There are times when you wonder if it wouldn't do the average Kerryman good to be somehow transported into the body and soul of a Fermanagh man or a Monaghan GAA diehard thumbing a lift out of Clones on a darkening and drenched Sunday night. You have about five pound sterling in your pocket and a half bottle of Harp in your paw and you realise you may never see your county win again. You feel guilty and terrible and responsible. That is the common experience of the championship.

And whatever about the fans, being a multi-award-winning Kerry footballer must be nothing short of an ordeal. A Kerry friend assured me an insult commonly heard in the pubs and discos he frequents is: "Go on with your two All-Irelands." A common chat-up line in the discotheques of the Kingdom runs along the lines of: "Is that an All Star in your pocket or are you just pleased to see me?"

In most counties, acquiring a single All-Ireland medal is enough to guarantee a man a granite statue on the roundabout of his home town, at least one parish hall renamed in his honour and the kind of popularity among the ladies that would make Brad Pitt feel inadequate. Not in Kerry, though. Down there, you are nobody unless you can produce about a half dozen CLG trinkets to show off.

And that is the other thing about Kerry. Showing off does not come easy to them. You only have to look at the demeanour of the pathologically modest Mike Frank Russell whenever he fires over the kind of wonder point that would have the rest of us woofing to beat the band.

And remember Maurice Fitzgerald? For 10 years, we watched Mo Fitz play the best football most of us had ever seen while never once looking less than deeply troubled by it all. There may well be no footage of the Kerry great actually smiling before, during or after a game.

When he kicked that eye-popping point from the sideline in Thurles against Dublin, he trotted away looking positively grief-stricken. It is probable that even as he touched the celestial heights, Fitzgerald was aware he was contributing to the fearful standards expected of the generation of Kerry footballers to come.

In 20 years, those sideline kicks will probably be met with shrugs unless the kicker attempts them blindfolded or breathes fire at the same time.
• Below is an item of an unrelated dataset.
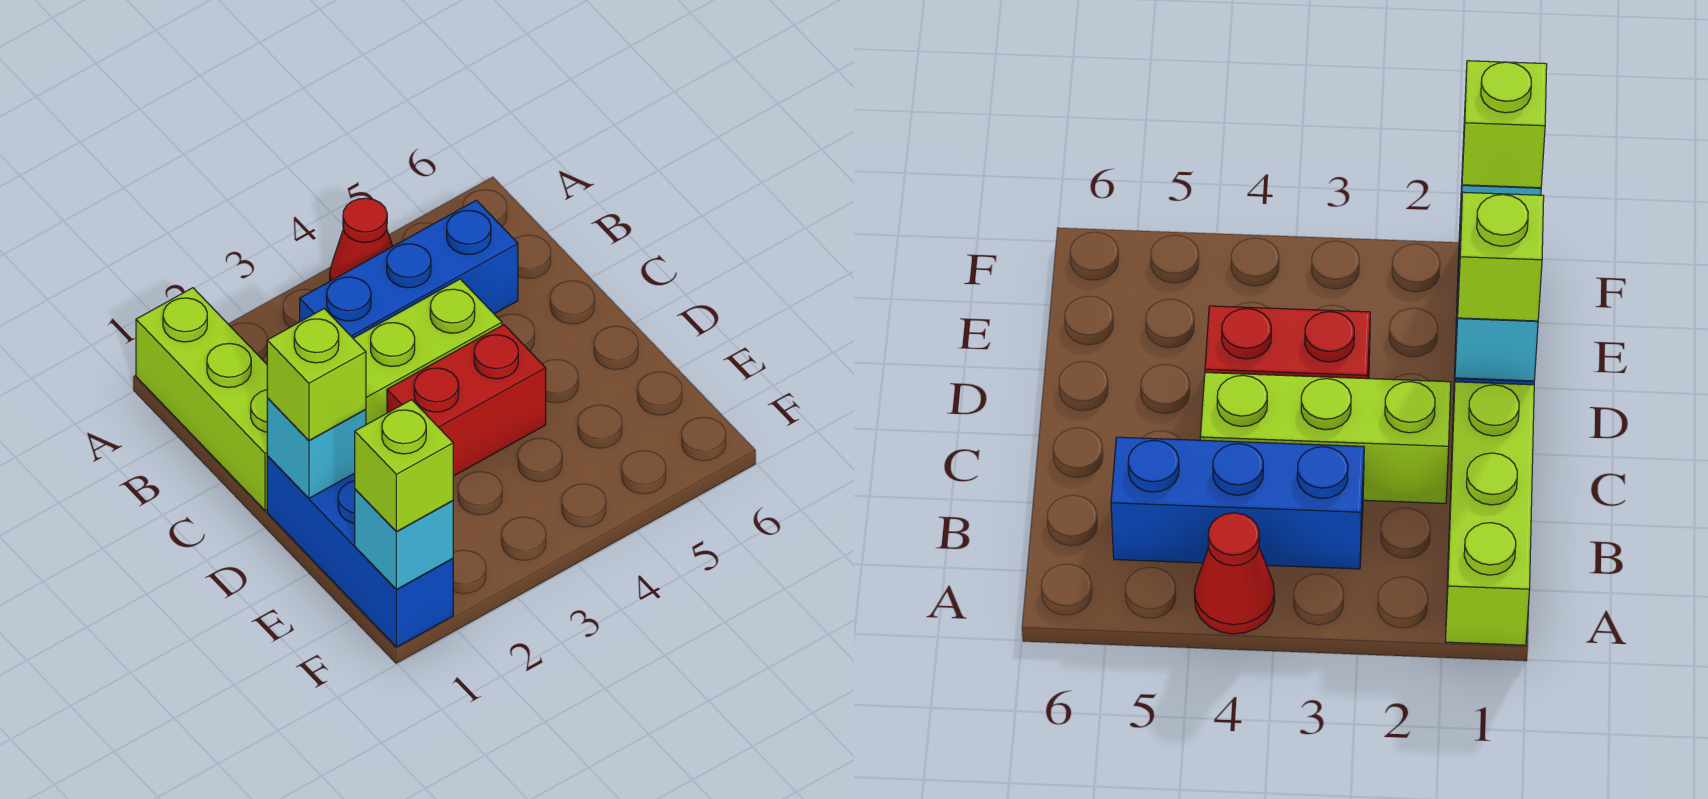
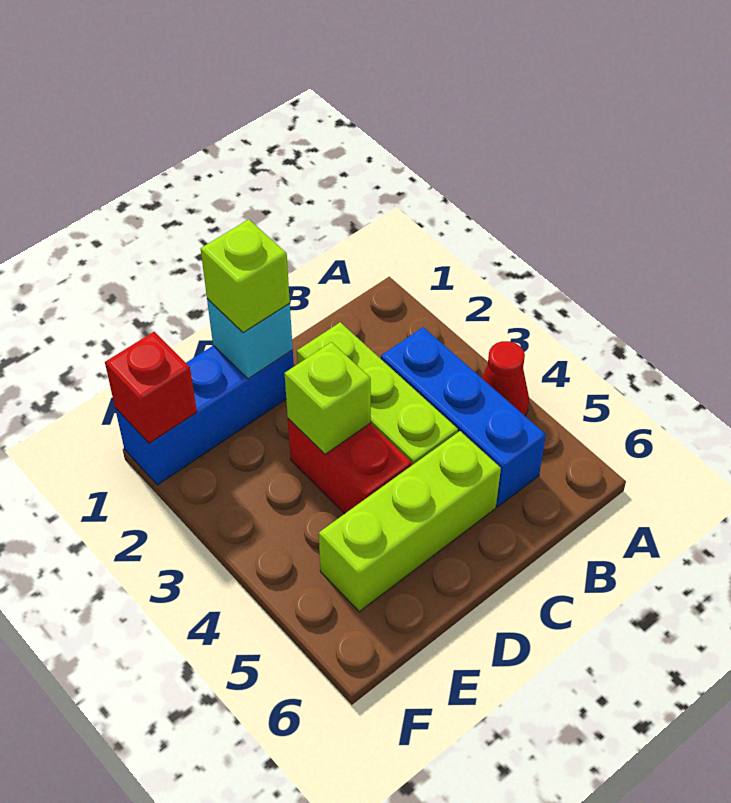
lime 1x3 brick [136,288,267,511] -> lime 1x3 brick moved to [319,431,501,612]
cyan 1x1 brick [355,489,453,589] -> red 1x1 brick [105,332,197,443]
lime 1x1 brick [355,400,453,532] -> lime 1x1 brick moved to [285,342,371,454]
There is a reason that Kerry folk still bang on about Séamus Darby's extraordinary goal and it has nothing to do with the denial of the five-in-a-row success. It was more to do with the way that loss, so dramatic and gut-wrenching and inexplicable and flying in the face of all previous experience, made them feel. It made them feel as vulnerable and vexed and in the lap of the gods as every other county. It made Kerry folk feel part of the crowd.

Of course, they were soon forced to separate themselves shortly afterwards as they embarked on a consolatory three-in-a-row triumph, which acted as a kind of a farewell tour for that great team. They were not allowed to indulge in the kind of melancholy and fatalistic dreaming and paranoia that make the championship meaningful for every other county.

Nope, it was straight back on the trail of unblemished championship success, for three years flush. They could but watch as the rest of us failed in varying hues of glory.

So spare a thought for Kerry folk this weekend and for the rest of the summer. Somebody has to do all the winning to give the championship context and meaning. That has become the fate of Kerry and they bear it with goodwill to all men and even better grace. The bastards.